## Problem details
Rewrite the data below as a numbered list, one line per item, leaving out blank lines and the pictures.

/---

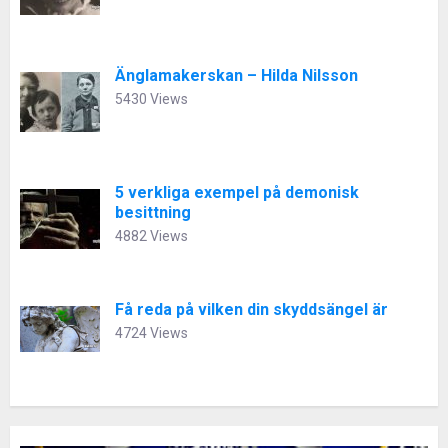
Änglamakerskan – Hilda Nilsson
5430 Views
5 verkliga exempel på demonisk
besittning
4882 Views
Få reda på vilken din skyddsängel är
4724 Views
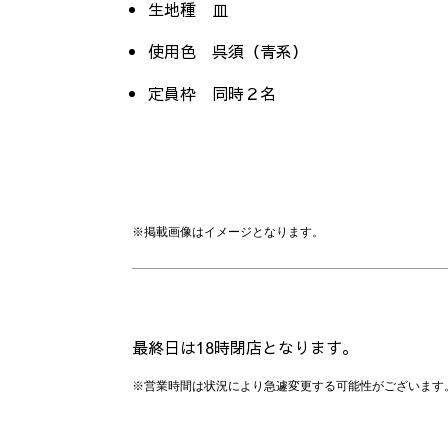
生地種 皿
使用色 呉須（青系）
定員枠 同時２名
※掲載画像はイメージとなります。
最終日は18時閉店となります。
※
営業時間は状況により急遽変更する可能性がございます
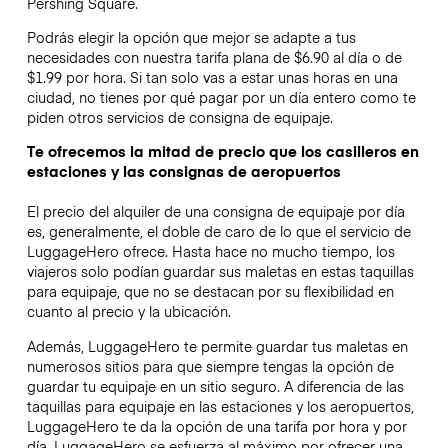
Pershing Square.
Podrás elegir la opción que mejor se adapte a tus
necesidades con nuestra tarifa plana de $6.90 al día o de
$1.99 por hora. Si tan solo vas a estar unas horas en una
ciudad, no tienes por qué pagar por un día entero como te
piden otros servicios de consigna de equipaje.
Te ofrecemos la mitad de precio que los casilleros en
estaciones y las consignas de aeropuertos
El precio del alquiler de una consigna de equipaje por día
es, generalmente, el doble de caro de lo que el servicio de
LuggageHero ofrece. Hasta hace no mucho tiempo, los
viajeros solo podían guardar sus maletas en estas taquillas
para equipaje, que no se destacan por su flexibilidad en
cuanto al precio y la ubicación.
Además, LuggageHero te permite guardar tus maletas en
numerosos sitios para que siempre tengas la opción de
guardar tu equipaje en un sitio seguro. A diferencia de las
taquillas para equipaje en las estaciones y los aeropuertos,
LuggageHero te da la opción de una tarifa por hora y por
día. LuggageHero se esfuerza al máximo por ofrecer una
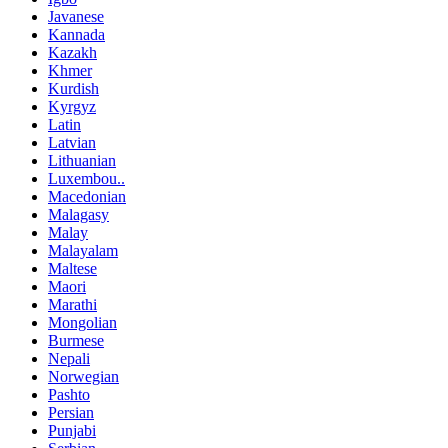
Javanese
Kannada
Kazakh
Khmer
Kurdish
Kyrgyz
Latin
Latvian
Lithuanian
Luxembou..
Macedonian
Malagasy
Malay
Malayalam
Maltese
Maori
Marathi
Mongolian
Burmese
Nepali
Norwegian
Pashto
Persian
Punjabi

\---

## Finished exercise
1. Änglamakerskan – Hilda Nilsson
2. 5430 Views
3. 5 verkliga exempel på demonisk
4. besittning
5. 4882 Views
6. Få reda på vilken din skyddsängel är
7. 4724 Views
8. 生地種 皿
9. 使用色 呉須（青系）
10. 定員枠 同時２名
11. ※掲載画像はイメージとなります。
12. 最終日は18時閉店となります。
13. ※
14. 営業時間は状況により急遽変更する可能性がございます
15. Pershing Square.
16. Podrás elegir la opción que mejor se adapte a tus
17. necesidades con nuestra tarifa plana de $6.90 al día o de
18. $1.99 por hora. Si tan solo vas a estar unas horas en una
19. ciudad, no tienes por qué pagar por un día entero como te
20. piden otros servicios de consigna de equipaje.
21. Te ofrecemos la mitad de precio que los casilleros en
22. estaciones y las consignas de aeropuertos
23. El precio del alquiler de una consigna de equipaje por día
24. es, generalmente, el doble de caro de lo que el servicio de
25. LuggageHero ofrece. Hasta hace no mucho tiempo, los
26. viajeros solo podían guardar sus maletas en estas taquillas
27. para equipaje, que no se destacan por su flexibilidad en
28. cuanto al precio y la ubicación.
29. Además, LuggageHero te permite guardar tus maletas en
30. numerosos sitios para que siempre tengas la opción de
31. guardar tu equipaje en un sitio seguro. A diferencia de las
32. taquillas para equipaje en las estaciones y los aeropuertos,
33. LuggageHero te da la opción de una tarifa por hora y por
34. día. LuggageHero se esfuerza al máximo por ofrecer una
35. Javanese
36. Kannada
37. Kazakh
38. Khmer
39. Kurdish
40. Kyrgyz
41. Latin
42. Latvian
43. Lithuanian
44. Luxembou..
45. Macedonian
46. Malagasy
47. Malay
48. Malayalam
49. Maltese
50. Maori
51. Marathi
52. Mongolian
53. Burmese
54. Nepali
55. Norwegian
56. Pashto
57. Persian
58. Punjabi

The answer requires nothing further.